At the same time, they tried to balance the extra time you spend with the experience system. …they just didn’t do it correctly, in my opinion. Basically, they just removed all the intricate details of the recruitment process. The interviewing mini-game from last year is gone, you no longer determine how much time to spend with each candidate, and you don’t use assistant coaches to help with the process. Nope, there’s only a pool of points that you hand out to the recruits. It’s about as impersonal as humanly possible, which doesn’t make sense in the world of recruiting. I suppose some fans might call it streamlined, though.
The physics tweaks are appreciated, but I’m still sensing the same ol’ issues. I still can’t intercept a pass to save my life (cornerbacks must have feet for hands) and certain passing routes just never seem to work at all, while others always seem to work. This is the kind of thing I would’ve expected developers to have ironed out by now. But at least the option offense is still tons of fun to utilize, and remains the highlight of college football, as far as I’m concerned. Plus, you’ve got the Nike Skills Trainer, which allows you to become more educated in the inner workings of the game. In other words, there are a few decent improvements.

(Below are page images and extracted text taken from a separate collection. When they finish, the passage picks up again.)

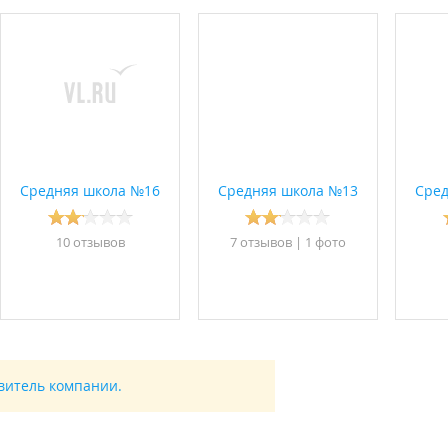
Средняя школа №16
Средняя школа №13
Сред
10 отзывов
7 отзывов
|
1 фото
спортивный, актовый зал.
дение "Средняя общеобразовательная школа №12 г. Владивост
авитель компании.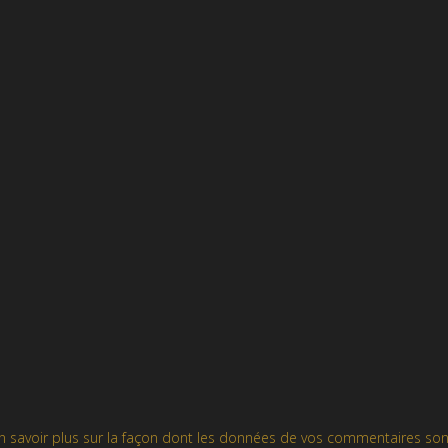
n savoir plus sur la façon dont les données de vos commentaires son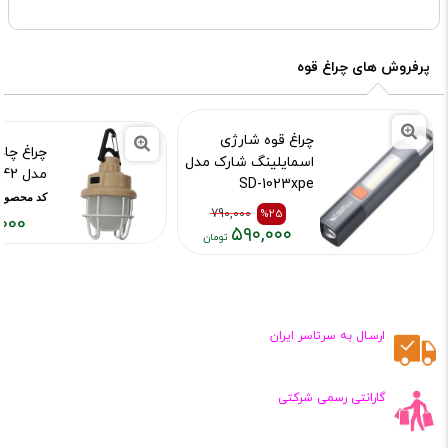
پرفروش های چراغ قوه
چراغ قوه شارژی
چراغ چاد
اسمایلینگ شارک مدل
مدل YD_42
SD-1023xpe
کد محصول :14901
کد محصول :10014952
790,000
%25
000
۵۹۰,۰۰۰
قیمت
قیمت
قیمت
فعلی:
قبلی:
فعلی:
۶۲۵,۰۰۰
۵۹۰,۰۰۰
۷۹۰,۰۰۰
تومان
تومان
تومان
ارسـال به سرتاسر ایران
بود
گارانتی رسمی شرکتی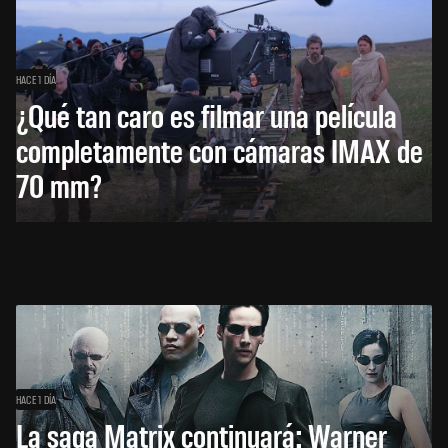
HACE 1 DÍA
¿Qué tan caro es filmar una película
completamente con cámaras IMAX de
70 mm?
HACE 1 DÍA
La saga Matrix continuará: Warner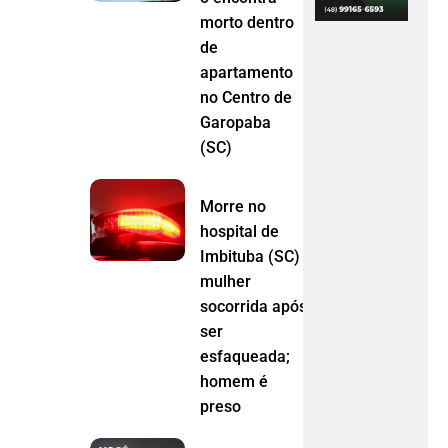
morto dentro
de
apartamento
no Centro de
Garopaba
(SC)
Morre no
hospital de
Imbituba (SC)
mulher
socorrida após
ser
esfaqueada;
homem é
preso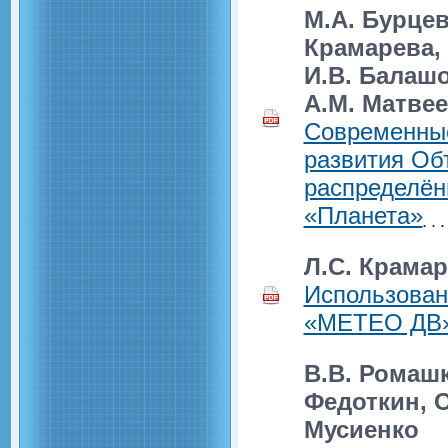
М.А. Бурцев
Крамарева, 
И.В. Балашо
А.М. Матвее
Современные
развития Об
распределён
«Планета»
Л.С. Крамар
Использован
«МЕТЕО ДВ
В.В. Ромашк
Федоткин, О
Мусиенко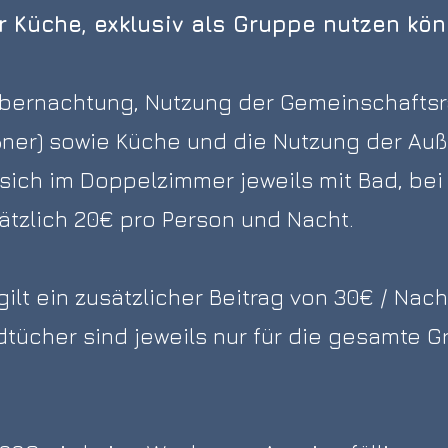
r Küche, exklusiv als Gruppe nutzen kön
e Übernachtung, Nutzung der Gemeinschaf
er) sowie Küche und die Nutzung der Außen
t sich im Doppelzimmer jeweils mit Bad, be
ätzlich 20€ pro Person und Nacht.
gilt ein zusätzlicher Beitrag von 30€ / Nach
tücher sind jeweils nur für die gesamte Gr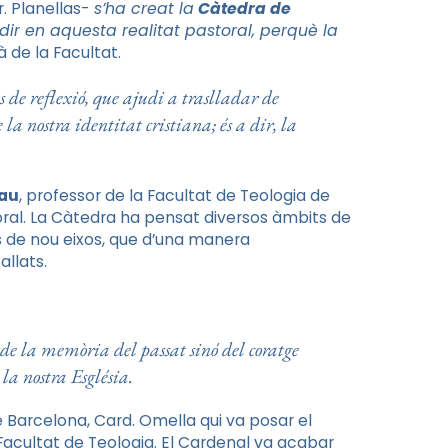
r. Planellas-
s’ha creat la
Càtedra de
cidir en aquesta realitat pastoral, perquè la
à de la Facultat.
de reflexió, que ajudi a traslladar de
la nostra identitat cristiana; és a dir, la
lau
, professor de la Facultat de Teologia de
oral. La Càtedra ha pensat diversos àmbits de
s de nou eixos, que d’una manera
llats.
 de la memòria del passat sinó del coratge
la nostra Església.
e Barcelona, Card. Omella qui va posar el
 Facultat de Teologia. El Cardenal va acabar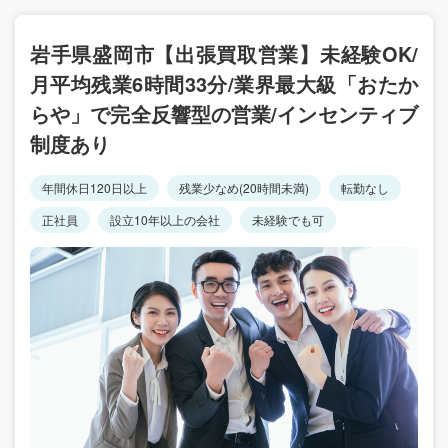
岩手県盛岡市【出張買取営業】未経験OK/
月平均残業6時間33分/業界最大級「おたか
らや」で完全反響型の営業/インセンティブ
制度あり
年間休日120日以上
残業少なめ(20時間未満)
転勤なし
正社員
設立10年以上の会社
未経験でも可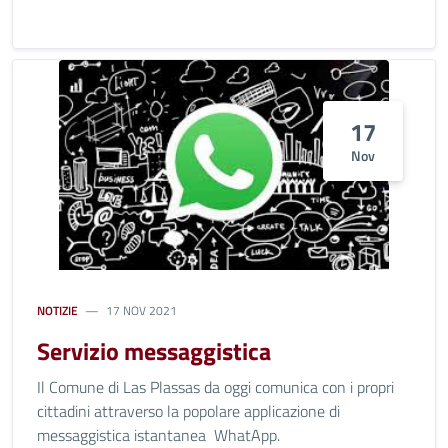
17
Nov
NOTIZIE
17 NOV 2021
Servizio messaggistica
Il Comune di Las Plassas da oggi comunica con i propri
cittadini attraverso la popolare applicazione di
messaggistica istantanea WhatApp.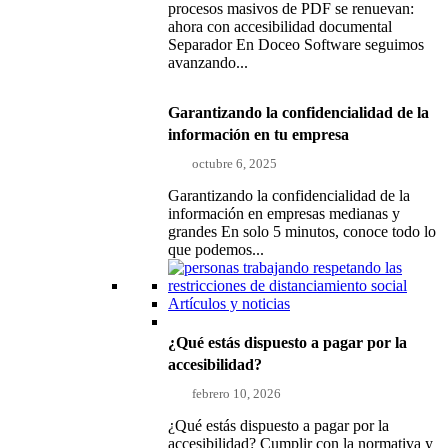
procesos masivos de PDF se renuevan:
ahora con accesibilidad documental
Separador En Doceo Software seguimos
avanzando...
Garantizando la confidencialidad de la
información en tu empresa
octubre 6, 2025
Garantizando la confidencialidad de la
información en empresas medianas y
grandes En solo 5 minutos, conoce todo lo
que podemos...
Artículos y noticias
¿Qué estás dispuesto a pagar por la
accesibilidad?
febrero 10, 2026
¿Qué estás dispuesto a pagar por la
accesibilidad? Cumplir con la normativa y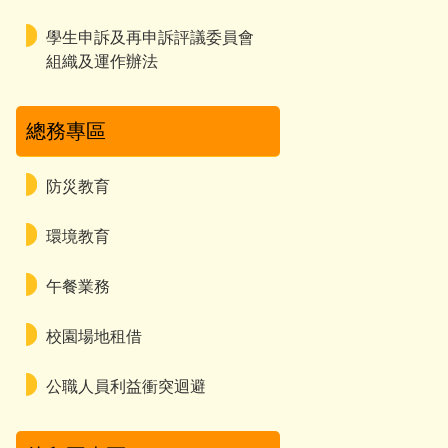
學生申訴及再申訴評議委員會
組織及運作辦法
總務專區
防災教育
環境教育
午餐業務
校園場地租借
公職人員利益衝突迴避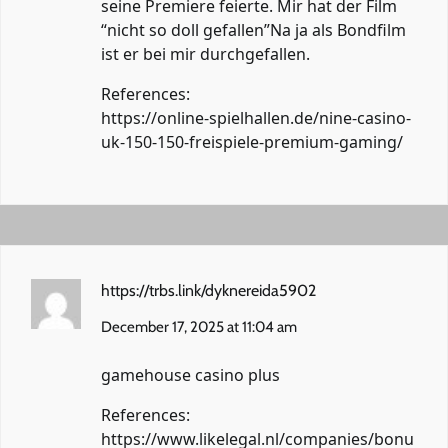
seine Premiere feierte. Mir hat der Film
“nicht so doll gefallen”Na ja als Bondfilm
ist er bei mir durchgefallen.
References:
https://online-spielhallen.de/nine-casino-
uk-150-150-freispiele-premium-gaming/
https://trbs.link/dyknereida5902
December 17, 2025 at 11:04 am
gamehouse casino plus
References:
https://www.likelegal.nl/companies/bonu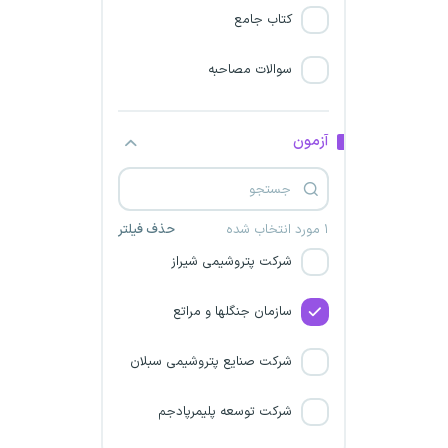
پتروشیمی شازند
کتاب جامع
پتروشیمی تبریز
سوالات مصاحبه
بیمه ایران
آزمون
پالایش نفت لاوان
سازمان امور اراضی کشور
۱ مورد انتخاب شده
حذف فیلتر
شرکت پتروشیمی شیراز
سازمان جنگلها و مراتع
شرکت صنایع پتروشیمی سبلان
شرکت توسعه پلیمر‌پادجم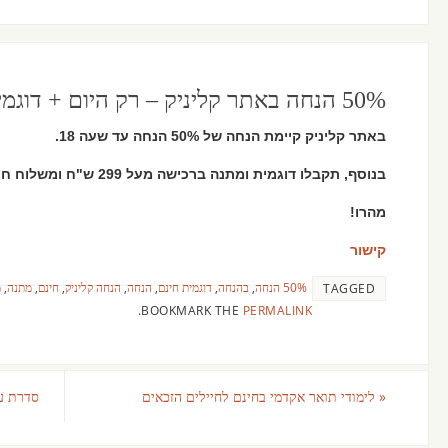
50% הנחה באתר קליניק – רק היום + דוגמית + מתנה
באתר קליניק קיימת הנחה של 50% הנחה עד שעה 18.
בנוסף, תקבלו דוגמית ומתנה ברכישה מעל 299 ש"ח ומשלוח חינם מעל 249 ש"ח.
מהרו!
קישור
50% הנחה
,
בהנחה
,
דוגמית חינם
,
הנחה
,
הנחה קליניק
,
חינם
,
מתנה
,
מ
TAGGED
.
BOOKMARK THE
PERMALINK
«
לימודי תואר אקדמי בחינם לחיילים הזכאים
סדרת עו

The multiplayer is entertaining, too. In fact, as is the case with most sports games, this title is much more appealing when playing with friends, whether locally or online. The cool part is that super close and dramatic contests will become known as ESPN Classics, so comebacks are valuable! There’s no doubt that playing with others supersedes playing all by your lonesome. But that’s partially because the solo experience is bogged down by a somewhat tedious and cumbersome off-the-field segment. The new stuff, like the experience points, might be a step in the right direction; however, it’s not a very big step. It's more of a toddler's step, albeit in the right direction.
NCAA Football 14 is a good game. That’s pretty obvious when you sit down to play it. The on-field action remains satisfying as the control is good, the depth of play-calling and execution is there, and bonuses like the Nike Training and unlockable skills add to the appeal. But there isn’t much else to talk about. Too many of the same issues are evident, the experience system seems to take the focus away from the gameplay, and the recruitment has been stripped. In short, if you’re a big college football fan and you know what to expect, go for it. Otherwise, wait until next generation.
The Good: Appreciated physics tweaks. Decent control. Experience for the coach is somewhat ambitious. Helpful tutorial via Nike Skills Trainer. Offers plenty of multiplayer fun.
The Bad: Graphics and detailing isn’t too impressive. Recruiting feels stripped and bare. Just feels…old overall.
The Ugly: “Yep, sports games need a shot in the arm.”